Although we sometimes assume that regulators are all-seeing, that is not the case. If a management wants to evade the rules, its most significant and risky decisions are taken by a small group at the top of the company and withheld from the regulators. Indeed, the sequence of events that led to the OFHEO report on Fannie is the best example of this phenomenon, since the report would probably never have been written, or even attempted, if the board of Freddie Mac had not discovered almost two years ago that its own management was fudging the company's financial reports. The resulting dismissals were a surprise, not only to the market but to OFHEO as well. Thus, despite the fact that OFHEO was regularly receiving reports from Freddie and had supervisory staff regularly present in Freddie's offices, it did not discover that Freddie was manipulating its numbers until it was told the day before Freddie's board fired the company's top management.

Having been alerted in this embarrassing way, OFHEO drew the logical inference that if Freddie was not reporting its results accurately, Fannie might be doing the same. As a result, it sought and received a special congressional appropriation to carry out a forensic audit, hired an auditing firm, and began to look for activities similar to those reported by Freddie. The outcome was the current interim report on Fannie, with more certainly to come. It seems clear that if Freddie's board had not discovered the truth and acted forcefully, we and OFHEO would still be unaware of what was happening at Fannie.

The lesson we should draw from this is as sobering as it is timely: that regulation alone--even strict regulation--is a very weak reed if we are hoping to prevent the financial dislocation and loss that would follow the failure of Fannie or Freddie. The success of regulation is wholly dependent on the willingness of managements to abide by the rules and, while most managements willingly do so, there are instances--such as our recent experience with Fannie and Freddie--where they do not. While we can absorb the occasional bank failure that results from these random acts of evasion, there are cases where this risk is unacceptable--where the entity involved is so large and so vital to the general health of the economy that we cannot take the risk that its managements will evade the rules.

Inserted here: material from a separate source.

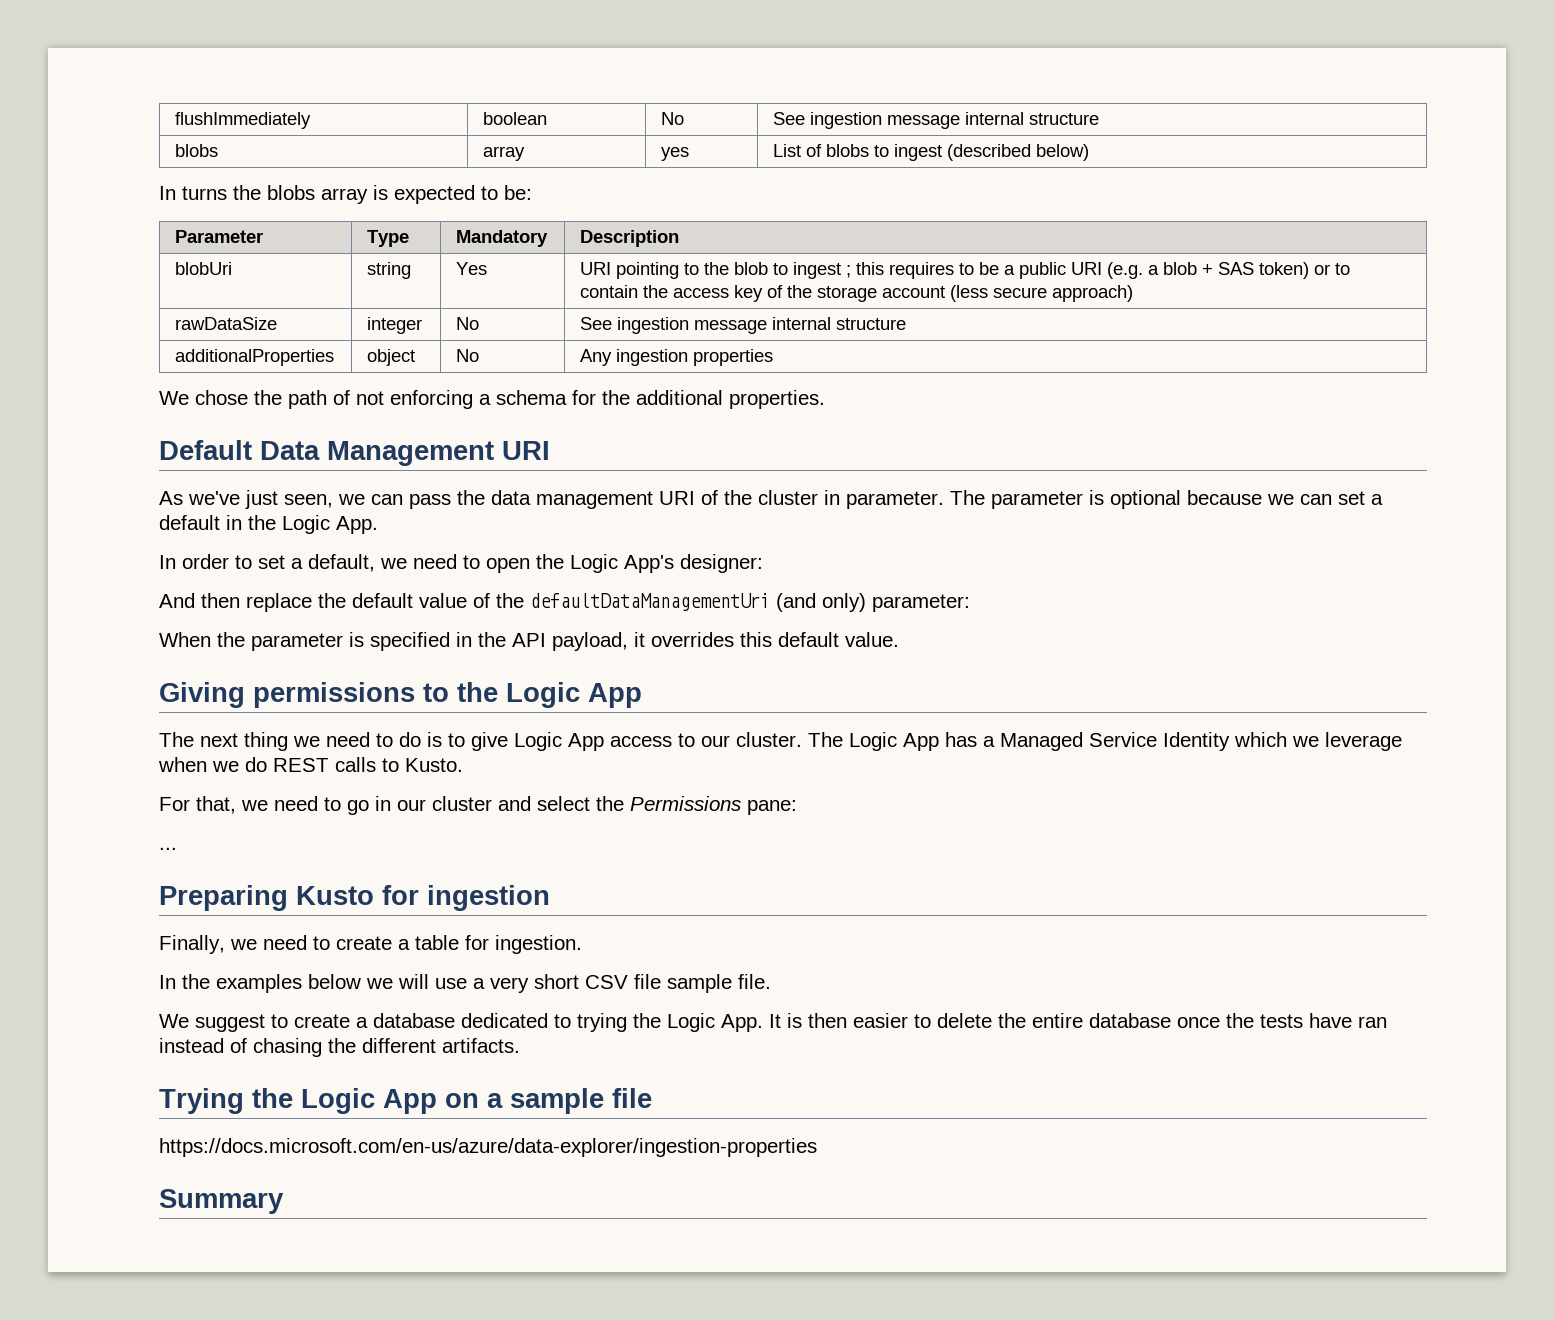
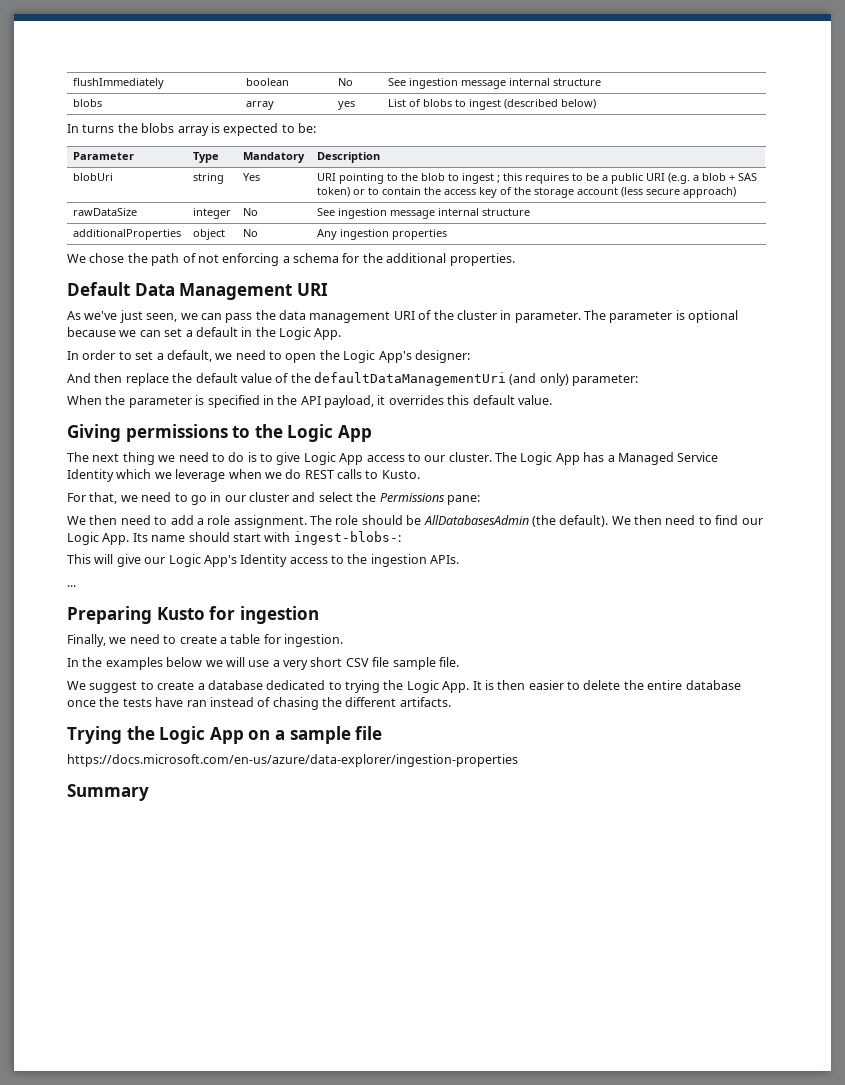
(797, 807) none -> [67,515,763,528] [67,531,401,545] [67,554,460,567] // We then need to add a role assignment. The role should be AllDatabasesAdmin (the default). We then need to find our Logic App. Its name should start with ingest-blobs-: // This will give our Logic App's Identity access to the ingestion APIs.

Fannie and Freddie both fall into this category. A financial failure of either would throw residential mortgage markets into chaos and the necessary and almost inevitable government bailout would ultimately cost taxpayers a bundle. For this reason, the only real protection for taxpayers and the economy is to remove the government backing from Fannie and Freddie and to turn them into private entities--just two more competitors in a competitive secondary mortgage market. This is the point that Alan Greenspan, Federal Reserve chairman, has been making: that there is danger in the concentration of mortgage risk in just two entities and that the only realistic and viable solution is privatisation.

There are of course objections to privatisation. Some contend that it would leave Fannie and Freddie as the dominant players in the mortgage markets, unregulated and so large as to be too big to fail. Others argue that mortgage rates would increase. All these concerns can be addressed. Fannie and Freddie could easily be reduced in size in the course of privatisation and minor changes in regulation could lead to a mortgage financing system that produces lower rates without government backing.

But the most important step is to recognise now that merely tightening the regulation of Fannie and Freddie will not be sufficient and that it will leave U.S. taxpayers and the economy vulnerable to serious losses if the managements of either company decide to ignore or evade the strictures of regulation.

Peter J. Wallison is a resident fellow at the American Enterprise Institute and coauthor, with Thomas Stanton and Bert Ely, of Privatizing Fannie Mae, Freddie Mac and the Federal Home Loan Banks: Why and How.